● **Brief A**: Reproduce, word for word, the stretch of the forum thread about the Monsanto tribunal from "Yeah, I actually" through "other such cliches.".
● **Brief B**: In the forum thread about the Monsanto tribunal, what did the person in the video claim Monsanto was responsible for?
● **Brief C**: Render this sentence from the forum thread about the Monsanto tribunal into Spanish: "People get confused and think Monsanto is actually getting sued in a real court."

Everything's gonna be A-OK
Oven Wrangler

QuarkJets posted:

You can always tell if it's a scam by whether they tell you "those other doctors just want to sell you pills". Of course these "doctors" just want you to get better, they'd never charge you for a service that you don't need!

This is really what it comes down to for nearly all of the poo poo in this thread. Big bad industry X is only there to deceive you and steal your money! It's all lies! Now if you'll just buy this book and our alternative product that costs twice as much you'll see much better results!

suck my woke dick
Oct 10, 2012

:siren:I CANNOT EJACULATE WITHOUT SEEING NATIVE AMERICANS BRUTALISED!:siren:

Put this cum-loving slave on ignore immediately!
So how come this thread isn't talking about the self-appointed ~tribunal against monsanto ecocide~ thing that's trying to be relevant by pretending it's real and in the general vicinity of Cop21? (intentionally linking to a lovely popsci "news" site instead of the tribunal website, no need to give them page views).

tl;dr: some OMG GMO panickers and people generally angry at something got together and are having a pretend international court where Monsanto gets "sued" (apparently without any defense whatsoever) for crimes against ecosystems, plants, people, and granola. People get confused and think Monsanto is actually getting sued in a real court.

Oh and an actual sustainability project just posted this:

:laffo::laffo::laffo:

Absurd Alhazred
Mar 27, 2010

by Athanatos

blowfish posted:

So how come this thread isn't talking about the self-appointed ~tribunal against monsanto ecocide~ thing that's trying to be relevant by pretending it's real and in the general vicinity of Cop21? (intentionally linking to a lovely popsci "news" site instead of the tribunal website, no need to give them page views).

tl;dr: some OMG GMO panickers and people generally angry at something got together and are having a pretend international court where Monsanto gets "sued" (apparently without any defense whatsoever) for crimes against ecosystems, plants, people, and granola. People get confused and think Monsanto is actually getting sued in a real court.

Oh and an actual sustainability project just posted this:

:laffo::laffo::laffo:

We have actually all been bought up by Big Organic. Expect your permaban shortly, infidel.

Yeah, I actually have been thinking of posting about this but I've been traveling. I know a couple of sustainability folks who are promoting this """tribunal""", it's sad as they're otherwise good, intelligent people; still all anti-GMO and other such cliches.

lollontee
Nov 4, 2014
Probation
Can't post for 10 years!
So I went to their site but there's nothing there except some babble about evil monsanto and a list of dudes who put their names there. Oh and a couple of videos. I clicked to random part and there was a fat dude saying that Monsanto was responsible for climate change.

For some reason I just find this funny


Join Them ...

● **Extracted material**:
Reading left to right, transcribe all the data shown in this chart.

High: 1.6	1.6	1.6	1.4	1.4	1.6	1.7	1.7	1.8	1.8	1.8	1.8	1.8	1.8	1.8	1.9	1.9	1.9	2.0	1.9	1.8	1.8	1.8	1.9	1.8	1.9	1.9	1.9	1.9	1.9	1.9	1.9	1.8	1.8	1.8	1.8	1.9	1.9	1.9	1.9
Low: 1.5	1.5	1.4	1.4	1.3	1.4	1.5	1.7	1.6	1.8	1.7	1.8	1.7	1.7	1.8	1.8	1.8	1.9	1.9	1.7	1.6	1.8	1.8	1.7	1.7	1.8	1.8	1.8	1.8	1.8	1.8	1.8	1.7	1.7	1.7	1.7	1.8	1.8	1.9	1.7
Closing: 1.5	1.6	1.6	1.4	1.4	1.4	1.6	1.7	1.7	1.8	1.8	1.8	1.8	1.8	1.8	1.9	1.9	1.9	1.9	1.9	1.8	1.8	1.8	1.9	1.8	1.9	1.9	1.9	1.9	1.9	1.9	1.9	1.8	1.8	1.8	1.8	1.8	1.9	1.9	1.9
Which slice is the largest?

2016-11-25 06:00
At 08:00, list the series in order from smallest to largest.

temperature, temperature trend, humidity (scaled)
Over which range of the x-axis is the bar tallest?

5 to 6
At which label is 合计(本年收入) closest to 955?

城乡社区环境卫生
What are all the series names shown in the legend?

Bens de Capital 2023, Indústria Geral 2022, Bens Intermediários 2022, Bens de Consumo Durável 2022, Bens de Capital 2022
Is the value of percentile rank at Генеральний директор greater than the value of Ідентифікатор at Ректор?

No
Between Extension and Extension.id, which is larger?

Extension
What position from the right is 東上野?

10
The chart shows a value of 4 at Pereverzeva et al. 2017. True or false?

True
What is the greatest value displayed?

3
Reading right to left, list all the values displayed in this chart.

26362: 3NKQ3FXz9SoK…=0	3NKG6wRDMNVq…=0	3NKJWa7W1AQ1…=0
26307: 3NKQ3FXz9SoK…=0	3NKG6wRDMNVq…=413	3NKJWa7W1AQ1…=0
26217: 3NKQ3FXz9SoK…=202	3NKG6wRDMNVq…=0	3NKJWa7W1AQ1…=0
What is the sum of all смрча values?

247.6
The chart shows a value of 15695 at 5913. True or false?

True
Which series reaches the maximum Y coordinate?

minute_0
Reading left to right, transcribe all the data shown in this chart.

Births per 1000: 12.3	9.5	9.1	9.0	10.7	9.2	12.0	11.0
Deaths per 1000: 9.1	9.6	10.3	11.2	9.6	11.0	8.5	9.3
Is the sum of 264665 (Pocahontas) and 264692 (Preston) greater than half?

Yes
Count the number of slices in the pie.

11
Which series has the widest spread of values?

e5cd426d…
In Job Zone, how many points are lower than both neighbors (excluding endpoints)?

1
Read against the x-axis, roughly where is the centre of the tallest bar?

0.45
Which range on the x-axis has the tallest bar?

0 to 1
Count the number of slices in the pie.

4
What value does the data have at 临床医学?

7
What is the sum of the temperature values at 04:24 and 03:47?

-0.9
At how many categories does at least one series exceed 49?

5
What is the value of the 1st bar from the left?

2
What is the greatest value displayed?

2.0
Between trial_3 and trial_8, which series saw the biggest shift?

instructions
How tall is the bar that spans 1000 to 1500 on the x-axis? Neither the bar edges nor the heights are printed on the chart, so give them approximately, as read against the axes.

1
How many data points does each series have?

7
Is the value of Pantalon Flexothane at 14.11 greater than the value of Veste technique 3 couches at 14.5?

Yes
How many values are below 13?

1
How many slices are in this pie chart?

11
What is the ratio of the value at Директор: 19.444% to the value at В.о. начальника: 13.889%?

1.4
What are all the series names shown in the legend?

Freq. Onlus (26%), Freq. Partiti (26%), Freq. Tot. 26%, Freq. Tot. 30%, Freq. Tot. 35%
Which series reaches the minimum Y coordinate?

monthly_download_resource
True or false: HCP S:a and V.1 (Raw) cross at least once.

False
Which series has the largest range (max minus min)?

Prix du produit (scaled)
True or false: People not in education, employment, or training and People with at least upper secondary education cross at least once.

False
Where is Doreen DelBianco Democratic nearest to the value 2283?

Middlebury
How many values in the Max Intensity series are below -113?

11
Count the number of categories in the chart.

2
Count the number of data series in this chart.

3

● **Written solution A**:
Yeah, I actually have been thinking of posting about this but I've been traveling. I know a couple of sustainability folks who are promoting this """tribunal""", it's sad as they're otherwise good, intelligent people; still all anti-GMO and other such cliches.

● **Written solution B**: Climate change.

● **Written solution C**: La gente se confunde y cree que a Monsanto de verdad la están demandando ante un tribunal real.